Pubblicato la prima volta nel 2006 per i tipi di Longanesi, I confini di Babele è tornato in libreria in una nuova edizione, arricchita dalla prefazione di Noam A. Chomsky ed aggiornata alle recenti scoperte nel campo delle neuroscienze. Se già nella precedente edizione il linguista Andrea Moro si poneva come saldo sostenitore della possibilità per la linguistica di fornire un contributo determinante nello studio delle funzioni cerebrali, oggi, quelle teorie, le afferma con tono ancora più deciso.

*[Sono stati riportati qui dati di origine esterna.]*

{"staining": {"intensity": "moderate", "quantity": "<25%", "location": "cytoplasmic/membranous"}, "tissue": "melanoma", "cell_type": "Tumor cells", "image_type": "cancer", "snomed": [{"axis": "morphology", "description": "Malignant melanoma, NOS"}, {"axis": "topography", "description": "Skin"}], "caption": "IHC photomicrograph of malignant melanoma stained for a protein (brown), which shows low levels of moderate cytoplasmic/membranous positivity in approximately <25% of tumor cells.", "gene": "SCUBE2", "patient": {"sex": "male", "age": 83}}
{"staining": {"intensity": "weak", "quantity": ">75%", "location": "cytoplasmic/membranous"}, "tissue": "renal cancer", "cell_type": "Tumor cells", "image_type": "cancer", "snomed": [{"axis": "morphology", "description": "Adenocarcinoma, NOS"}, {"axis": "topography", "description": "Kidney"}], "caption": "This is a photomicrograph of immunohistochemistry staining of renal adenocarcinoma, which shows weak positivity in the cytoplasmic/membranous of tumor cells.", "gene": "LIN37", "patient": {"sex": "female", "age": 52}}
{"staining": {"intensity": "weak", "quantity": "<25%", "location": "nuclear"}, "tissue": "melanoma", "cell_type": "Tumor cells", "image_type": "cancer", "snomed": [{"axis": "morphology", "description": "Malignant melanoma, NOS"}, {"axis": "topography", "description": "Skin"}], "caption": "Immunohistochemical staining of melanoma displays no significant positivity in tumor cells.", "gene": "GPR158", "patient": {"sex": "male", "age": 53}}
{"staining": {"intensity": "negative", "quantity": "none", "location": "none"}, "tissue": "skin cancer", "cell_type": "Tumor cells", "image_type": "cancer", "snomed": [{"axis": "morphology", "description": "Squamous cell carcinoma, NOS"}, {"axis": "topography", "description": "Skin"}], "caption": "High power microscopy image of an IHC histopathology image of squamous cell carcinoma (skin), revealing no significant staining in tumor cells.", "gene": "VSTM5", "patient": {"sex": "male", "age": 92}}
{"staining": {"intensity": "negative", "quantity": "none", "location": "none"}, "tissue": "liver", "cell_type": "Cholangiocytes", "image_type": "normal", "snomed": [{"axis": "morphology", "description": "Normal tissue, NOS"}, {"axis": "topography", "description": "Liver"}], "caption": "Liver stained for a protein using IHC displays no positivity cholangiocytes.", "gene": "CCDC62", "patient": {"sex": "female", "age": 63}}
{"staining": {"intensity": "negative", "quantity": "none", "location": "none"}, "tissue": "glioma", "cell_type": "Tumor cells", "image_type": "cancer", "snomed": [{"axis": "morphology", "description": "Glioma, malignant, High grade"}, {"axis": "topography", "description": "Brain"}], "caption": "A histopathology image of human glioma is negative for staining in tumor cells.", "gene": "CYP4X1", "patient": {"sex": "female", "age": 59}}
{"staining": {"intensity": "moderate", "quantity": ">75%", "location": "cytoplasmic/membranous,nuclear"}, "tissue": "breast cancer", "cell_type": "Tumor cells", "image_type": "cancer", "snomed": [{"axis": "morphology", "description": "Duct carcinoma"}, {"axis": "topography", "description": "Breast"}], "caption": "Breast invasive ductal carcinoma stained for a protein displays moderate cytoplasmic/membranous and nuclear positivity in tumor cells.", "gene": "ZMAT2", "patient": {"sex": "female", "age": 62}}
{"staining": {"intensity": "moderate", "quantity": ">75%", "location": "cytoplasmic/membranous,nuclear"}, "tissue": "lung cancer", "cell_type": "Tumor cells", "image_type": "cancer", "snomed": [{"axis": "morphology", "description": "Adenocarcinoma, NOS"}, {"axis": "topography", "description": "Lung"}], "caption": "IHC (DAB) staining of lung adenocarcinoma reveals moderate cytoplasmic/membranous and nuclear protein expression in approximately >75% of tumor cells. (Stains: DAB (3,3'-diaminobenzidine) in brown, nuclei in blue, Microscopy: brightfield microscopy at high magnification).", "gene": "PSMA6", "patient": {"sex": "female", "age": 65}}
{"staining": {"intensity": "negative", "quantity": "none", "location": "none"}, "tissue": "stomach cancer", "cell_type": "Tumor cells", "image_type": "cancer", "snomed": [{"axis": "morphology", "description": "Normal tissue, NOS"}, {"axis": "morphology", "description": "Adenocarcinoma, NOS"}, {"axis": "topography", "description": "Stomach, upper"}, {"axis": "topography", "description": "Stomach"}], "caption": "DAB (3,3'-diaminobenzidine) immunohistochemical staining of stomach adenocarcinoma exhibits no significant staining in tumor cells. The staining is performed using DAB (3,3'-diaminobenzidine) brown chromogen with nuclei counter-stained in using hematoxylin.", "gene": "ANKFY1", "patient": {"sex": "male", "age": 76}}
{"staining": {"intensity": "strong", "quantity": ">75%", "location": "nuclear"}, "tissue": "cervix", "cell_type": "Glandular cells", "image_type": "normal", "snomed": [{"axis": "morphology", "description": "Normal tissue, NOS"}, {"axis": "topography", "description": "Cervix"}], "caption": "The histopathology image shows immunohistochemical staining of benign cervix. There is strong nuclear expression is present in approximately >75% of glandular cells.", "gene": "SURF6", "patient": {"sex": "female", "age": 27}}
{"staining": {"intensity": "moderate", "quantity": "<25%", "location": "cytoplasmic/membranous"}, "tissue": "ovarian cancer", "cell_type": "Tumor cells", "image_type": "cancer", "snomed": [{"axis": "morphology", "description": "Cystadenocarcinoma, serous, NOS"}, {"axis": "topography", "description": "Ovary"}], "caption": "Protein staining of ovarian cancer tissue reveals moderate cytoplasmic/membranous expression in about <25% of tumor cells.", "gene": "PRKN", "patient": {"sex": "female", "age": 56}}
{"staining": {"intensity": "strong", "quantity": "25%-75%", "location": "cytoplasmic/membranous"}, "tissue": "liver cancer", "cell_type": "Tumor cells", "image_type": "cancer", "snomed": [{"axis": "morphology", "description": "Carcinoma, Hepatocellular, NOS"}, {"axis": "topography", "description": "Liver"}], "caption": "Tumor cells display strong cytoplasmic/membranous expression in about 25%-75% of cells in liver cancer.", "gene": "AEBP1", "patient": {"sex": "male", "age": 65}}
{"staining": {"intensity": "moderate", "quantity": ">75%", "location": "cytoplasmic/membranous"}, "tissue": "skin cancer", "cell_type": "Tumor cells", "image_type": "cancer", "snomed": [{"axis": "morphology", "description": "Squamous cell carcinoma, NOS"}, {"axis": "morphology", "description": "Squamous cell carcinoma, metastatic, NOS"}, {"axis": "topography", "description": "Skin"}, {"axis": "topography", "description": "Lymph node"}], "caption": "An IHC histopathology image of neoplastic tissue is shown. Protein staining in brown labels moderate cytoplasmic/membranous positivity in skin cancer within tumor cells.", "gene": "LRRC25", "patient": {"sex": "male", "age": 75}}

Le nuove tecniche di neuroimmagini ‒ la mente corre al profetico Fino alla fine del mondo di Wim Wenders ‒ dimostrano, infatti, che la struttura funzionale del cervello di un adulto è sensibile alla differenza tra le regole che seguono i principi universali della sintassi e quelle che li violano. Offrendo, quindi, dati incoraggianti a favore dell’ipotesi che il linguaggio umano e il numero delle grammatiche realizzabili sarebbero determinati dall’architettura del cervello. La Babele delle lingue, dunque, avrebbe dei limiti, oltre i quali il cervello si rifiuta di andare. Portando il discorso all’estremo, l’autore arriva ad avanzare l’ipotesi che ad un immaginario Noè linguista, intenzionato a portare sull’Arca una raccolta di tutte le lingue possibili, sarebbe sufficiente far salire a bordo un’unica persona. E questo perché, una volta individuati i principi combinatori, da una sola lingua si potrebbe ricavare la sintassi di tutte le altre. Anche di quelle apparentemente diverse. Non un manuale di neuroscienze, né di linguistica generale, I confini di Babele è “la storia di un incontro tra due culture”, come da definizione dello stesso autore. Data la complessità degli argomenti trattati, la lettura si presenta decisamente impegnativa, nonostante i principi fondamentali su cui Moro fonda la sua teoria siano facili da cogliere anche per chi non opera in nessuno dei due ambiti.